Casse-tête européen sur les voitures thermiques : la Commission divisée sur ce qu’est vraiment un carburant « neutre en CO2 »

Il faut sauver les voitures à diesel et à essence : tel est le souhait de la Commission européenne, qui a revu en mars dernier sa volonté d’interdire la vente des véhicules neufs à moteur thermique à partir de 2035. Pour assurer son rétropédalage, l’exécutif européen veut s’appuyer sur les carburants de synthèse : un nouveau casse-tête en vue.

Flashback : En mars dernier, l’Allemagne avait pris tout le monde par surprise en s’opposant à l’interdiction pure et simple de la vente de voitures neuves à moteur diesel ou essence à partir de 2035.

  • Berlin a retourné sa veste en dernière minute, alors que le texte avait déjà été approuvé par les eurodéputés – mais pas encore entériné.
  • Finalement, nos voisins allemands – dont l’industrie dépend fortement de l’automobile – ont obtenu gain de cause et fait plier la Commission.
  • L’accord porte sur l’utilisation future des carburants de synthèse, une technologie encore balbutiante qui consiste à transformer le CO2 émis par les industries en hydrocarbures, des composés chimiques utilisés comme carburants.

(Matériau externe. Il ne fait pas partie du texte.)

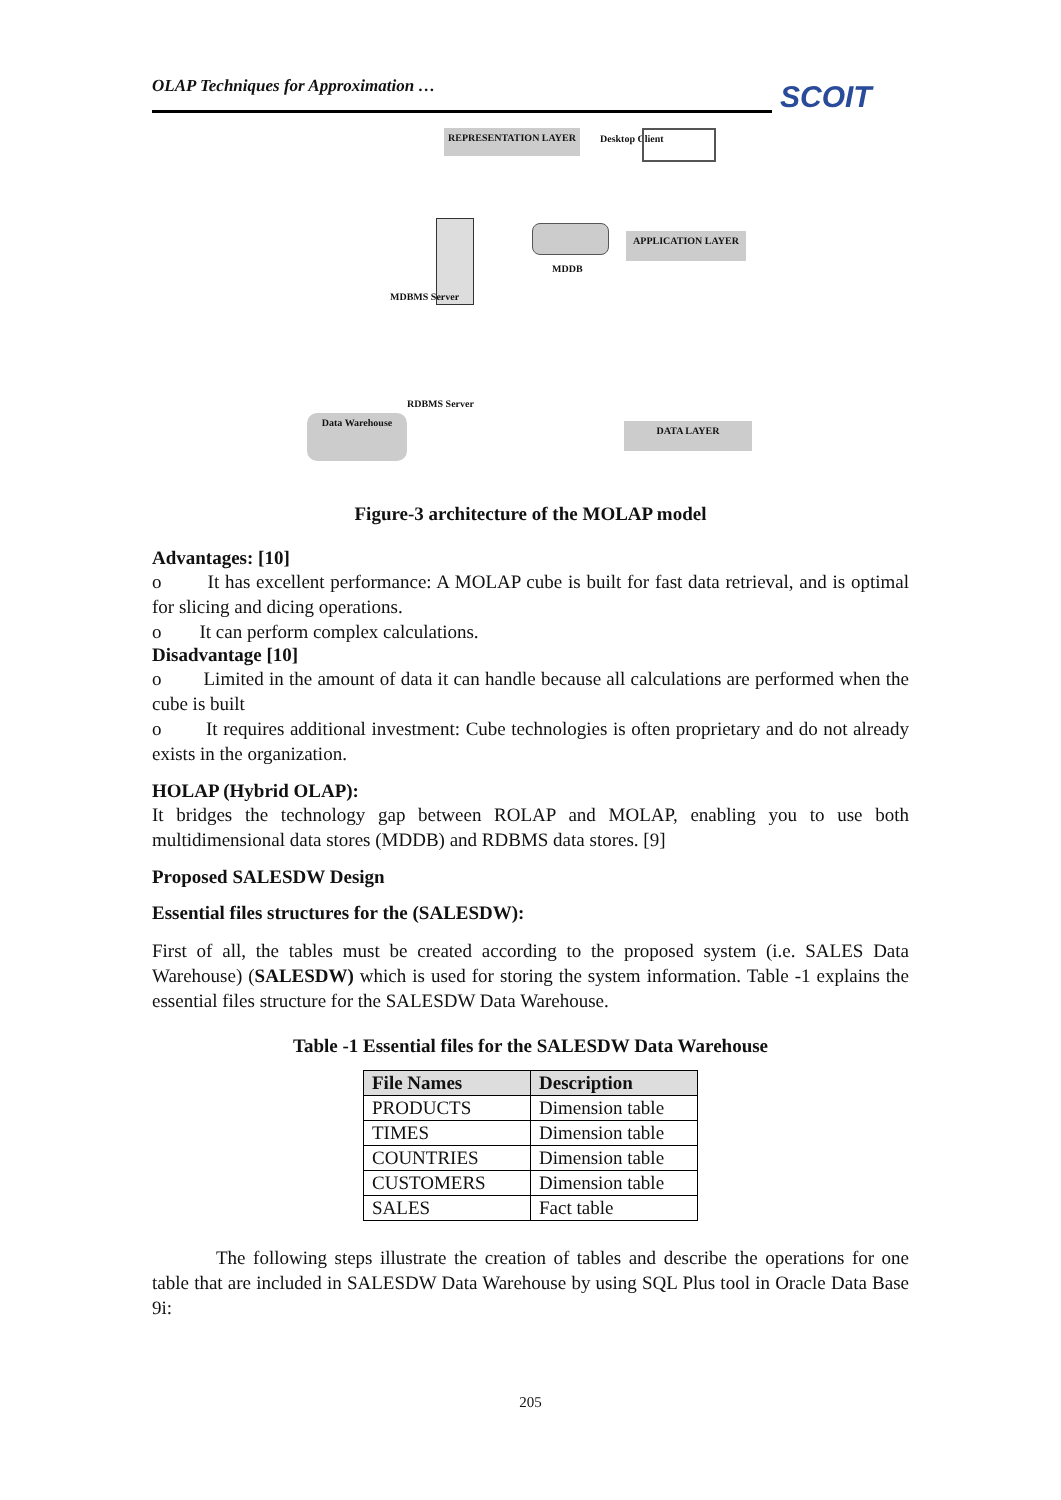SCOIT
OLAP Techniques for Approximation …
REPRESENTATION LAYER Desktop Client
MDDB
APPLICATION LAYER
MDBMS Server
RDBMS Server
Data Warehouse
DATA LAYER
Figure-3 architecture of the MOLAP model
Advantages: [10]
o It has excellent performance: A MOLAP cube is built for fast data retrieval, and is optimal for slicing and dicing operations.
o It can perform complex calculations.
Disadvantage [10]
o Limited in the amount of data it can handle because all calculations are performed when the cube is built
o It requires additional investment: Cube technologies is often proprietary and do not already exists in the organization.
HOLAP (Hybrid OLAP):
It bridges the technology gap between ROLAP and MOLAP, enabling you to use both multidimensional data stores (MDDB) and RDBMS data stores. [9]
Proposed SALESDW Design
Essential files structures for the (SALESDW):
First of all, the tables must be created according to the proposed system (i.e. SALES Data Warehouse) (SALESDW) which is used for storing the system information. Table -1 explains the essential files structure for the SALESDW Data Warehouse.
Table -1 Essential files for the SALESDW Data Warehouse
| File Names | Description |
| --- | --- |
| PRODUCTS | Dimension table |
| TIMES | Dimension table |
| COUNTRIES | Dimension table |
| CUSTOMERS | Dimension table |
| SALES | Fact table |
The following steps illustrate the creation of tables and describe the operations for one table that are included in SALESDW Data Warehouse by using SQL Plus tool in Oracle Data Base 9i:
205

Ces « e-carburants » sont produits avec de l’électricité renouvelable.
  • « Les véhicules équipés d’un moteur à combustion pourront être immatriculés après 2035 s’ils utilisent exclusivement des carburants neutres en termes d’émissions de CO2 », s’était félicité le ministre allemand des Transports, Volker Wissing.

Zoom avant : La Commission européenne est désormais divisée sur la façon de définir ces carburants “neutres en CO2”.

  • Selon des documents internes consultés par Euractiv, la direction générale chargée du marché intérieur (DG GROW) et la direction générale chargée de l’action climatique (DG CLIMA) s’opposent sur le niveau d’ambition climatique à exiger de ces carburants.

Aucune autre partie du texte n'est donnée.